• Excerpt to read:
"""
As more consumers share photos and video online, marketers may find new or better ways to engage potential customers or simply be more helpful.
This year, 54 percent of adults in the U.S. who have an Internet connection used that connectivity to post and share photos and videos that they created themselves — typically using mobile devices like an iPhone or iPad. This is according to a Pew Internet & American Life Project report released this week.
“Sharing photos and videos online adds texture, play, and drama to people’s interactions in their social networks,” said Pew Internet’s Maeve Duggan, author of the aforementioned report. “Pictures document life from a special angle, whether they relate to small moments, personal milestones, or larger news and events. Mobile connectivity has brought these visuals into countless lives in real-time. This all adds up to a new kind of collective digital scrapbook with fresh forms of storytelling and social bonding.”
Creator and Curator Behaviors
The Pew report, which surveyed about 1,000 American adults in the early part of Oct. 2013, described two photography and video sharing behaviors — creating and curating.
Folks acting as creators snap photos or record short videos on a smartphone or camera and share those images and videos on any number of social networks, including Facebook, Instagram, Vine, Snapchat, Pinterest, or Twitter, and on other websites and blogs.
"""
• Information supplied:
"""
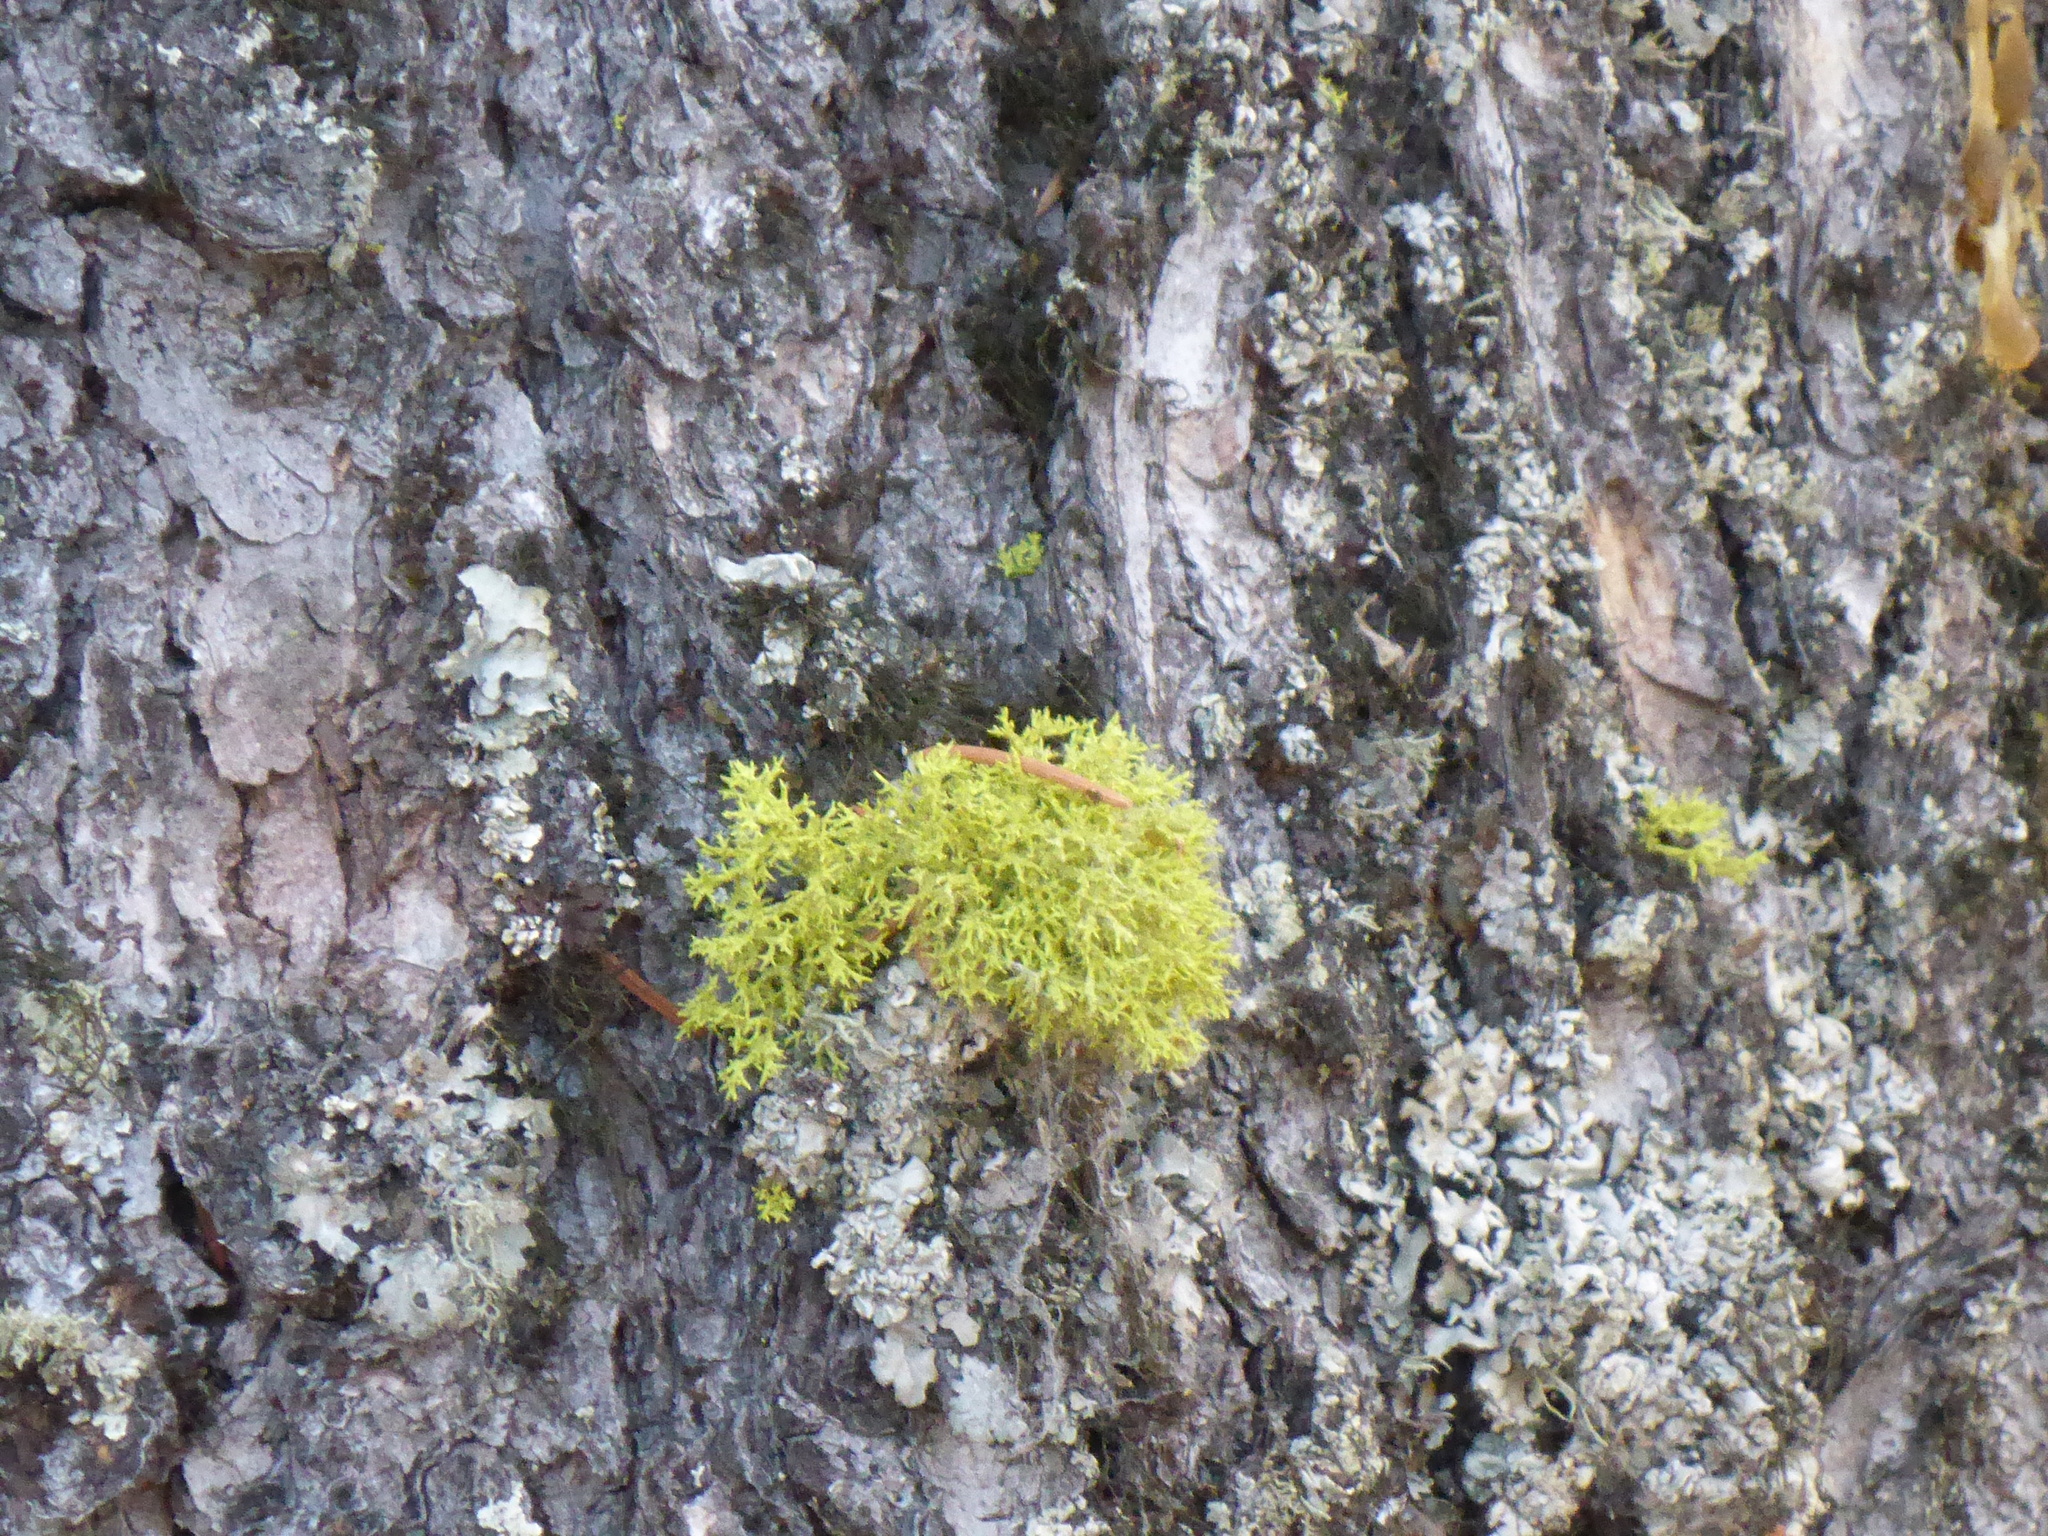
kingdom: Fungi
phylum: Ascomycota
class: Lecanoromycetes
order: Lecanorales
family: Parmeliaceae
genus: Letharia
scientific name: Letharia vulpina
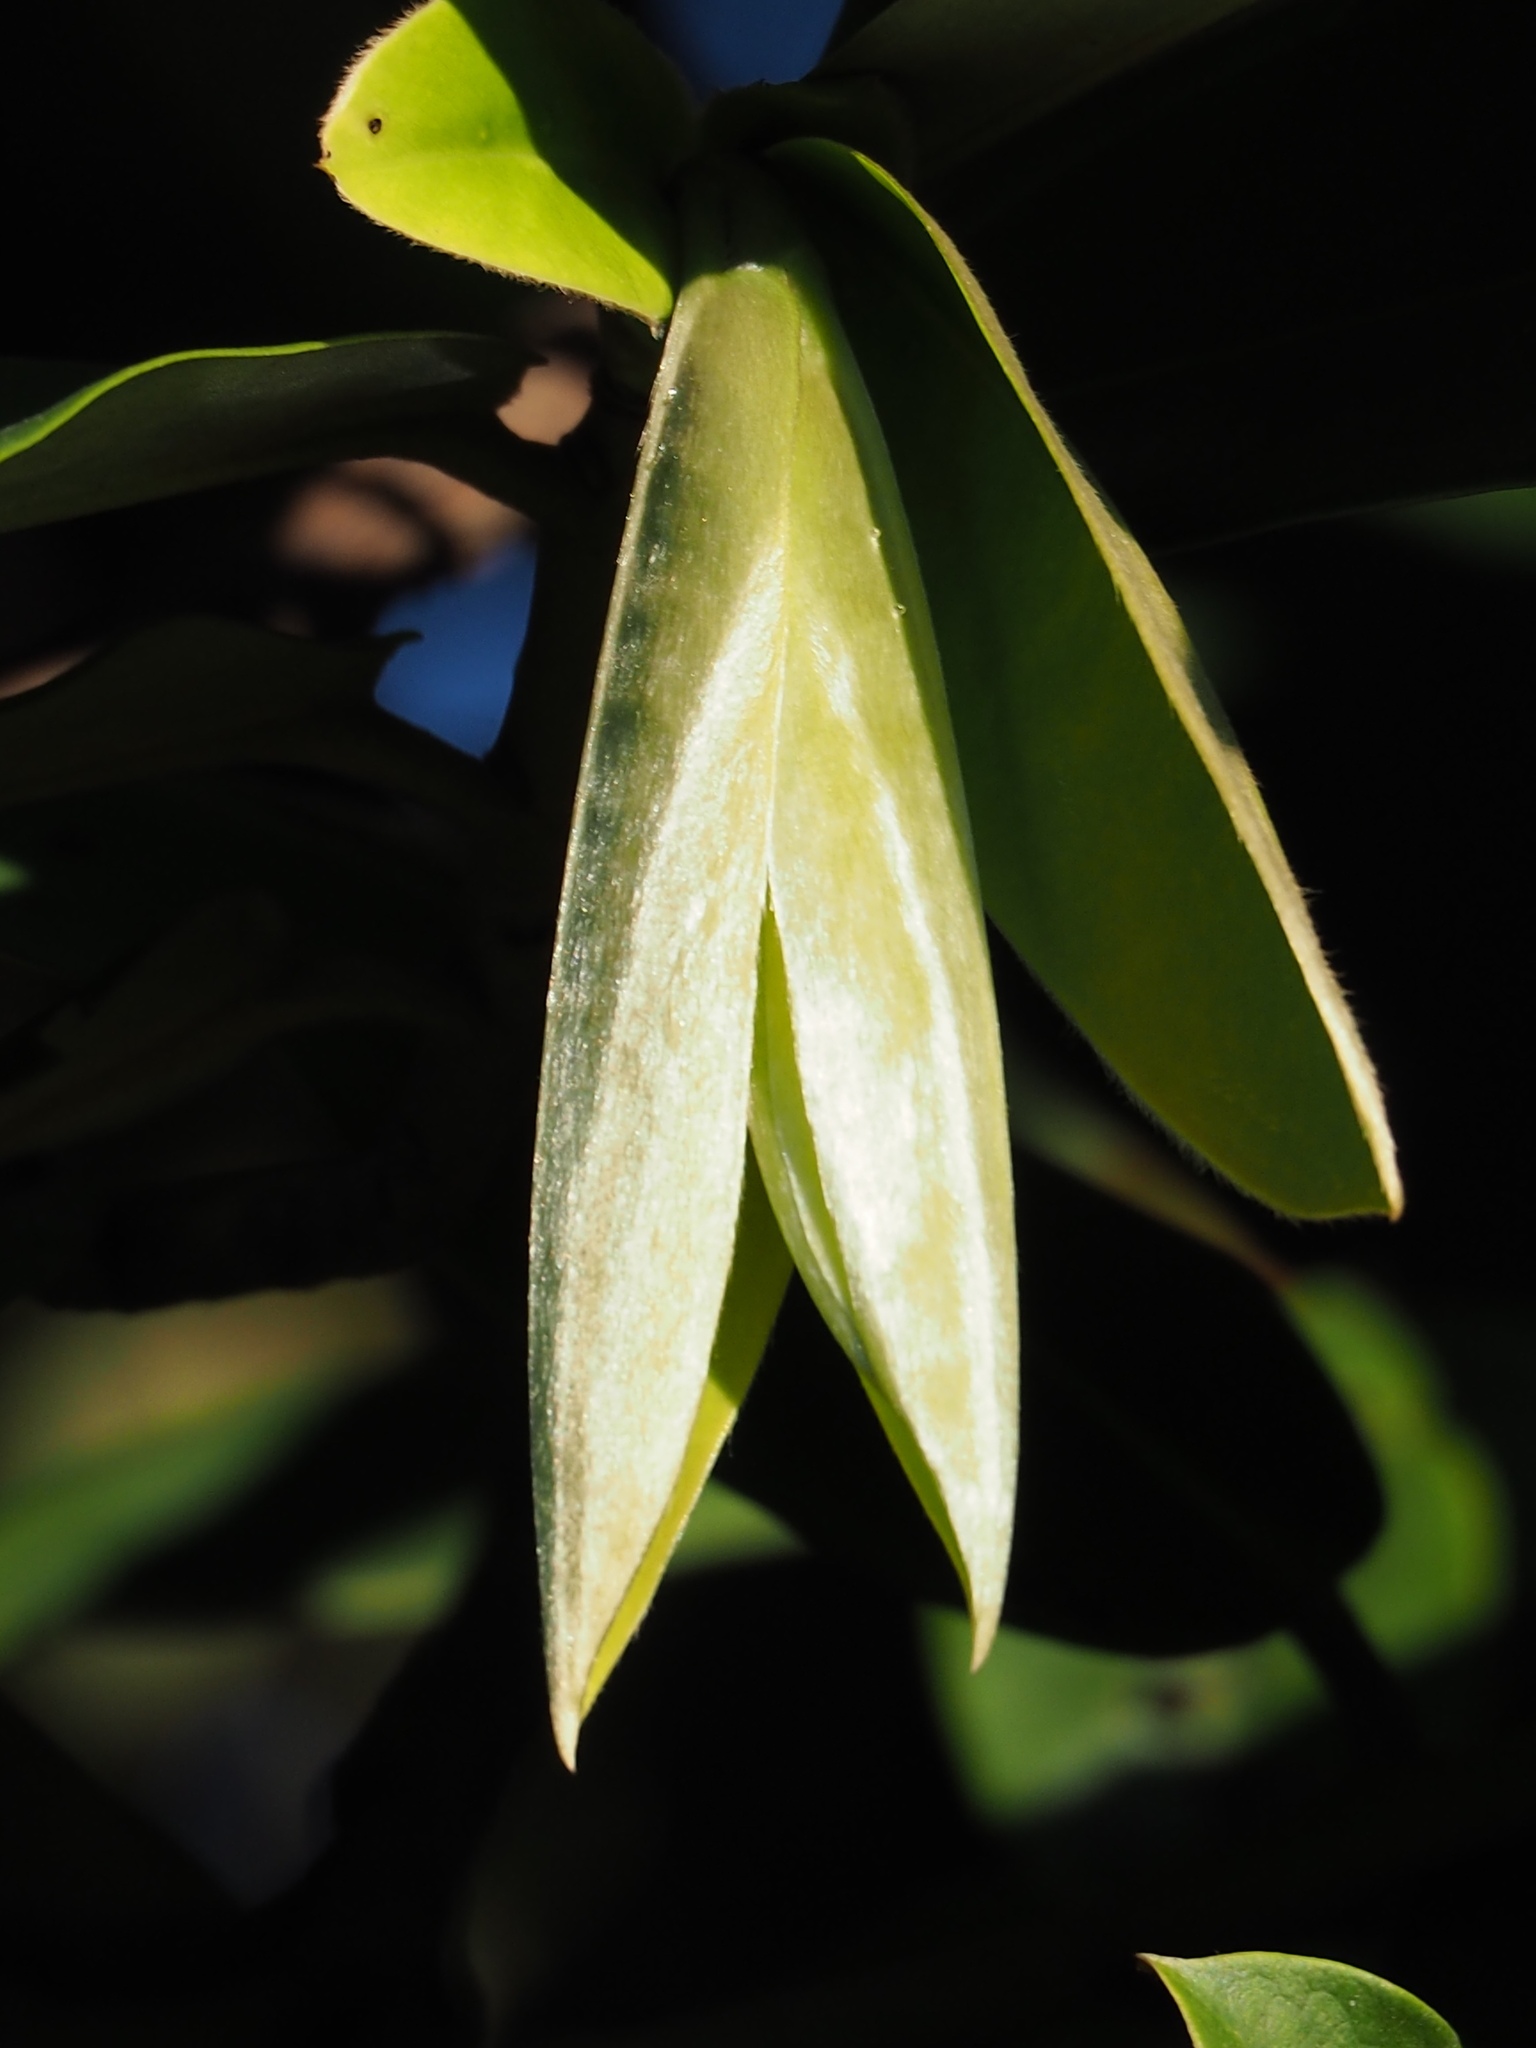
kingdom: Plantae
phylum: Tracheophyta
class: Magnoliopsida
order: Ericales
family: Ebenaceae
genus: Diospyros
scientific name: Diospyros blancoi
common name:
"""
Please extend the article on Americans sharing photos and videos online, picking up after its last sentence. You can ignore the items.

• Answer section:
Curators find images and video on social networks or other websites and share them, effectively redistributing the content to an ever-wider audience. About 47 percent of American adult Internet users act as curators from time to time, according to the Pew research.
Together about 62 percent of American adult Internet users have either created or curated, up from about 56 percent last year. Around 40 percent of Internet users in the U.S. are both creators and curators, according to Pew.
Perhaps, not surprisingly, adults between 18-and-29 years of age, were more likely to create photos (79 percent), create videos (48 percent), and share others’ videos (56 percent) or images (61 percent).
Some 59 percent of adults from 30-to-49 years old also created video and photographic content, and about 54 percent of this age group curated content.
Women tend to be more frequent creators and curators than do men, but the gap is smaller for content creation.
Although photo and video sharing have long been an online favorite, mobile device ubiquity has made creating content significantly easier.
Potential Marketing Opportunities
Online marketers may be able to use this apparent increase in both photo and video creation and curation to connect with potential customers, perhaps focusing on being contributing members of the photo and video sharing community and providing helpful tools or opportunities that enable or encourage a behavior would-be customers are already engaging in.
Consider first how marketers might use this trend to position their business as a contributing member of the community.
In the social-media-marketing context, businesses want to focus, perhaps, less on selling products than on encouraging a connection. As an example, take a look at how GORUCK, a maker and retailer of specialty backpacks, markets on its Facebook page. Although there are plenty of pictures showing GORUCK products, the timeline is filled with information about GORUCK’s military-inspired training events, including photographs of GORUCK cadre and training participants. These events certainly help GORUCK build customer relationships. Sharing images of the training positions GORUCK as a member of a community.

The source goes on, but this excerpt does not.